● Brief: Turn the lines below into a numbered list, skipping any blank lines.

● Information supplied:
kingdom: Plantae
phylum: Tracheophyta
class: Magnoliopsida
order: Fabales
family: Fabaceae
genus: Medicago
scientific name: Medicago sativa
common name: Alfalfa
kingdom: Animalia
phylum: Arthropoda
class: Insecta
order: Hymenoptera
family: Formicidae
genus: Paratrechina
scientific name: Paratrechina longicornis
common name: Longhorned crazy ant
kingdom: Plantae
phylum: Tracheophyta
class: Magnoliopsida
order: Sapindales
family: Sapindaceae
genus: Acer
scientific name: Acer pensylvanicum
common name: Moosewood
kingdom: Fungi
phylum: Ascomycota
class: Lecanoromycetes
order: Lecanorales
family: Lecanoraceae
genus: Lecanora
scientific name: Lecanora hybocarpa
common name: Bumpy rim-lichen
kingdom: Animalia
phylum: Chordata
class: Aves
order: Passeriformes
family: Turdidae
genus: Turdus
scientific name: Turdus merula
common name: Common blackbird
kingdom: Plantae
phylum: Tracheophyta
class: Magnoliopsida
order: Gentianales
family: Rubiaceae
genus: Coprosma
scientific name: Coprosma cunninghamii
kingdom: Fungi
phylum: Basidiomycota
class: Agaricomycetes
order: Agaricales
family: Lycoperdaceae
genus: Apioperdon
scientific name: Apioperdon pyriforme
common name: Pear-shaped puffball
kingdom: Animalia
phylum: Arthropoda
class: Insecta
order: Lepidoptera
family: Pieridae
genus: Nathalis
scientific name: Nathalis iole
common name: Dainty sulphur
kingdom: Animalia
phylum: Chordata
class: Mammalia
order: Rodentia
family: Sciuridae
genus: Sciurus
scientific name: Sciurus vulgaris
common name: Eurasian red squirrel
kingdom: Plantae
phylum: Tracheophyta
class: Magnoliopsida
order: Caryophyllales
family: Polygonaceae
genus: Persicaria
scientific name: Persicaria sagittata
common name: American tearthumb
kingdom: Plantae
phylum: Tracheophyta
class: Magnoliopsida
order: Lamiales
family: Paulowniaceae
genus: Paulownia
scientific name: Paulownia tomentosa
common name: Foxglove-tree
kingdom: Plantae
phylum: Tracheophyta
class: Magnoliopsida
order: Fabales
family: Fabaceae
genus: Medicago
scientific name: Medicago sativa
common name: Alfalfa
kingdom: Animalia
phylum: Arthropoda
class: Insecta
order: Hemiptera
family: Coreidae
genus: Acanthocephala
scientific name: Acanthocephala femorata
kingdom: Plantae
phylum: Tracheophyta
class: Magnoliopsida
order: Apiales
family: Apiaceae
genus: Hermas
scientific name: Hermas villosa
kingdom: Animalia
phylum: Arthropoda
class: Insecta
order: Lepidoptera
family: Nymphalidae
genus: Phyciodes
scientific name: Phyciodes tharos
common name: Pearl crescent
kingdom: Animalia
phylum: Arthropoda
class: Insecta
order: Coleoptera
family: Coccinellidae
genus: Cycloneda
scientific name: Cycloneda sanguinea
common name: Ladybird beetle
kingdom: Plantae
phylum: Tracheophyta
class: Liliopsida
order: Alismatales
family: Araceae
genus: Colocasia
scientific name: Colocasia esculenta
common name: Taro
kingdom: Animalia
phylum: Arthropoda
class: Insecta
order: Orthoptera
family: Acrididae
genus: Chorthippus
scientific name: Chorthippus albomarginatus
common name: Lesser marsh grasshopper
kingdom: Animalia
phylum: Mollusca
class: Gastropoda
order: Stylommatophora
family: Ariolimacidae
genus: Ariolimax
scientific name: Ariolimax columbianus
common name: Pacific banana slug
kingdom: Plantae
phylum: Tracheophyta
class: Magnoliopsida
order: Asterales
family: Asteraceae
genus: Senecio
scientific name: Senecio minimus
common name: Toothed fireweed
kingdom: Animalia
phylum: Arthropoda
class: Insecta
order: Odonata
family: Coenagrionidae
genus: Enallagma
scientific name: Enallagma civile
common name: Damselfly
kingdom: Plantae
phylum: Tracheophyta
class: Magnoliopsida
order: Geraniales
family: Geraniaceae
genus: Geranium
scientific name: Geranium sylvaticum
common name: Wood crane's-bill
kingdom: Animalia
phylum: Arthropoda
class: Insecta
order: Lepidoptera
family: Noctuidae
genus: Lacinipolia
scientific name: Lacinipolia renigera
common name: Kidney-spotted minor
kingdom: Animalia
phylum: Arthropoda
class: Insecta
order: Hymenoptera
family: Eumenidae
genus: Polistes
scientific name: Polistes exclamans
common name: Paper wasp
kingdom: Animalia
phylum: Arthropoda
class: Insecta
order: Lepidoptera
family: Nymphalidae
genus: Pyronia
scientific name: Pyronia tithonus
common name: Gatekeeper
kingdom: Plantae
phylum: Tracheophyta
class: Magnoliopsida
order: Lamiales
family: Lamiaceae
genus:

● Exercise solution:
1. kingdom: Plantae
2. phylum: Tracheophyta
3. class: Magnoliopsida
4. order: Fabales
5. family: Fabaceae
6. genus: Medicago
7. scientific name: Medicago sativa
8. common name: Alfalfa
9. kingdom: Animalia
10. phylum: Arthropoda
11. class: Insecta
12. order: Hymenoptera
13. family: Formicidae
14. genus: Paratrechina
15. scientific name: Paratrechina longicornis
16. common name: Longhorned crazy ant
17. kingdom: Plantae
18. phylum: Tracheophyta
19. class: Magnoliopsida
20. order: Sapindales
21. family: Sapindaceae
22. genus: Acer
23. scientific name: Acer pensylvanicum
24. common name: Moosewood
25. kingdom: Fungi
26. phylum: Ascomycota
27. class: Lecanoromycetes
28. order: Lecanorales
29. family: Lecanoraceae
30. genus: Lecanora
31. scientific name: Lecanora hybocarpa
32. common name: Bumpy rim-lichen
33. kingdom: Animalia
34. phylum: Chordata
35. class: Aves
36. order: Passeriformes
37. family: Turdidae
38. genus: Turdus
39. scientific name: Turdus merula
40. common name: Common blackbird
41. kingdom: Plantae
42. phylum: Tracheophyta
43. class: Magnoliopsida
44. order: Gentianales
45. family: Rubiaceae
46. genus: Coprosma
47. scientific name: Coprosma cunninghamii
48. kingdom: Fungi
49. phylum: Basidiomycota
50. class: Agaricomycetes
51. order: Agaricales
52. family: Lycoperdaceae
53. genus: Apioperdon
54. scientific name: Apioperdon pyriforme
55. common name: Pear-shaped puffball
56. kingdom: Animalia
57. phylum: Arthropoda
58. class: Insecta
59. order: Lepidoptera
60. family: Pieridae
61. genus: Nathalis
62. scientific name: Nathalis iole
63. common name: Dainty sulphur
64. kingdom: Animalia
65. phylum: Chordata
66. class: Mammalia
67. order: Rodentia
68. family: Sciuridae
69. genus: Sciurus
70. scientific name: Sciurus vulgaris
71. common name: Eurasian red squirrel
72. kingdom: Plantae
73. phylum: Tracheophyta
74. class: Magnoliopsida
75. order: Caryophyllales
76. family: Polygonaceae
77. genus: Persicaria
78. scientific name: Persicaria sagittata
79. common name: American tearthumb
80. kingdom: Plantae
81. phylum: Tracheophyta
82. class: Magnoliopsida
83. order: Lamiales
84. family: Paulowniaceae
85. genus: Paulownia
86. scientific name: Paulownia tomentosa
87. common name: Foxglove-tree
88. kingdom: Plantae
89. phylum: Tracheophyta
90. class: Magnoliopsida
91. order: Fabales
92. family: Fabaceae
93. genus: Medicago
94. scientific name: Medicago sativa
95. common name: Alfalfa
96. kingdom: Animalia
97. phylum: Arthropoda
98. class: Insecta
99. order: Hemiptera
100. family: Coreidae
101. genus: Acanthocephala
102. scientific name: Acanthocephala femorata
103. kingdom: Plantae
104. phylum: Tracheophyta
105. class: Magnoliopsida
106. order: Apiales
107. family: Apiaceae
108. genus: Hermas
109. scientific name: Hermas villosa
110. kingdom: Animalia
111. phylum: Arthropoda
112. class: Insecta
113. order: Lepidoptera
114. family: Nymphalidae
115. genus: Phyciodes
116. scientific name: Phyciodes tharos
117. common name: Pearl crescent
118. kingdom: Animalia
119. phylum: Arthropoda
120. class: Insecta
121. order: Coleoptera
122. family: Coccinellidae
123. genus: Cycloneda
124. scientific name: Cycloneda sanguinea
125. common name: Ladybird beetle
126. kingdom: Plantae
127. phylum: Tracheophyta
128. class: Liliopsida
129. order: Alismatales
130. family: Araceae
131. genus: Colocasia
132. scientific name: Colocasia esculenta
133. common name: Taro
134. kingdom: Animalia
135. phylum: Arthropoda
136. class: Insecta
137. order: Orthoptera
138. family: Acrididae
139. genus: Chorthippus
140. scientific name: Chorthippus albomarginatus
141. common name: Lesser marsh grasshopper
142. kingdom: Animalia
143. phylum: Mollusca
144. class: Gastropoda
145. order: Stylommatophora
146. family: Ariolimacidae
147. genus: Ariolimax
148. scientific name: Ariolimax columbianus
149. common name: Pacific banana slug
150. kingdom: Plantae
151. phylum: Tracheophyta
152. class: Magnoliopsida
153. order: Asterales
154. family: Asteraceae
155. genus: Senecio
156. scientific name: Senecio minimus
157. common name: Toothed fireweed
158. kingdom: Animalia
159. phylum: Arthropoda
160. class: Insecta
161. order: Odonata
162. family: Coenagrionidae
163. genus: Enallagma
164. scientific name: Enallagma civile
165. common name: Damselfly
166. kingdom: Plantae
167. phylum: Tracheophyta
168. class: Magnoliopsida
169. order: Geraniales
170. family: Geraniaceae
171. genus: Geranium
172. scientific name: Geranium sylvaticum
173. common name: Wood crane's-bill
174. kingdom: Animalia
175. phylum: Arthropoda
176. class: Insecta
177. order: Lepidoptera
178. family: Noctuidae
179. genus: Lacinipolia
180. scientific name: Lacinipolia renigera
181. common name: Kidney-spotted minor
182. kingdom: Animalia
183. phylum: Arthropoda
184. class: Insecta
185. order: Hymenoptera
186. family: Eumenidae
187. genus: Polistes
188. scientific name: Polistes exclamans
189. common name: Paper wasp
190. kingdom: Animalia
191. phylum: Arthropoda
192. class: Insecta
193. order: Lepidoptera
194. family: Nymphalidae
195. genus: Pyronia
196. scientific name: Pyronia tithonus
197. common name: Gatekeeper
198. kingdom: Plantae
199. phylum: Tracheophyta
200. class: Magnoliopsida
201. order: Lamiales
202. family: Lamiaceae
203. genus:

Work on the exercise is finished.